Il repense à son tout premier stage en tant qu’externe de médecine. C’était dans un service de néonatologie. Aujourd’hui encore, les naissances, les premiers cris et les yeux écarquillés de ces bébés sont gravés dans sa mémoire. Il s’en souvient, pour la beauté de la vie, l’éveil au monde de ces petits êtres (qui n’ont encore rien et ne font encore rien… pourtant ils sont, eux aussi !).
Julien s’en souvient aussi avec l’idée que rien, finalement, n’est plus lent que la véritable naissance d’un Être humain. Chaque jour devrait être une naissance et une découverte, les yeux écarquillés face à la vie qui s’offre à nous.
Chaque réveil, telle une naissance, devrait nous obliger à quitter un état voire à le laisser mourir pour en accueillir un nouveau. Il se rappelle, que lors d’un accouchement, l’observation et l’intention sont absolument fondamentales, pour amorcer le travail, la délivrance et…la naissance.

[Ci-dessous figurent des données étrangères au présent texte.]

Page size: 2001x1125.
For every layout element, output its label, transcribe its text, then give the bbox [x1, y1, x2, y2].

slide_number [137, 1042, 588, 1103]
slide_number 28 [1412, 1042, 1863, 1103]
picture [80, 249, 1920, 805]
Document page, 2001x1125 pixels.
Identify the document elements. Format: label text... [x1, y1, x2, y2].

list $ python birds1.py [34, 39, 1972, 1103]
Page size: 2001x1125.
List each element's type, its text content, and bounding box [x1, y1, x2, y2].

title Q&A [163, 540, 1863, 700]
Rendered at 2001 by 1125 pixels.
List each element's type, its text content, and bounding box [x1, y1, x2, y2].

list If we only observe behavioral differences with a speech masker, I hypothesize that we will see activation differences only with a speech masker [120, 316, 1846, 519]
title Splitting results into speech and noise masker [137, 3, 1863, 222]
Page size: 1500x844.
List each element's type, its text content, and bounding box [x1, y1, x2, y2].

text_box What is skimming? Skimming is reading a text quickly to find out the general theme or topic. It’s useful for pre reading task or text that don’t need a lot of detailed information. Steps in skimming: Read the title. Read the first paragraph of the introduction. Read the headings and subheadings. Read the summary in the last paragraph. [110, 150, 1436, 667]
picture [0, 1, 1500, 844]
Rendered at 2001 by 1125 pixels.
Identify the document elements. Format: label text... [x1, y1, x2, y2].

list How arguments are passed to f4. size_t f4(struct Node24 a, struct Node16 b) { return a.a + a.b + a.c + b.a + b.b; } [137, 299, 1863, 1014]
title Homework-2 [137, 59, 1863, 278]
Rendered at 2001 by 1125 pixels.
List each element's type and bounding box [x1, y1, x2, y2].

Le corps est un objet physique, qui se modèle, se façonne dans le ventre de la mère, dont il sortira au neuvième mois. L’égo est un objet psychique, qui se modèle, se façonne dans le ventre de la famille, par l’éducation, puis au fil des différentes circonstances de vie, des relations aux autres, de la société etc.
Si Julien reste émerveillé face au miracle de la vie, il s’interroge cependant sur l’incapacité qu’ont pratiquement tous les humains à se délivrer de leur objet psychique : leur égo ! Au contraire, pour beaucoup, nous continuons à le façonner, à le modeler encore et encore, en nous racontant des histoires, parfaitement imbéciles. Julien a voulu y mettre fin, à ces histoires. Trop longtemps, il les a entretenues et en a été la victime.
Les quitter sera toujours moins douloureux que de les entretenir, de les étayer (l’édifice est forcément instable, car artificiel !) ; d’une façon ou d’une autre, Julien en aurait subi les conséquences, comme tout humain qui ne se délivre pas de son objet psychique, sécurité illusoire face à la vie.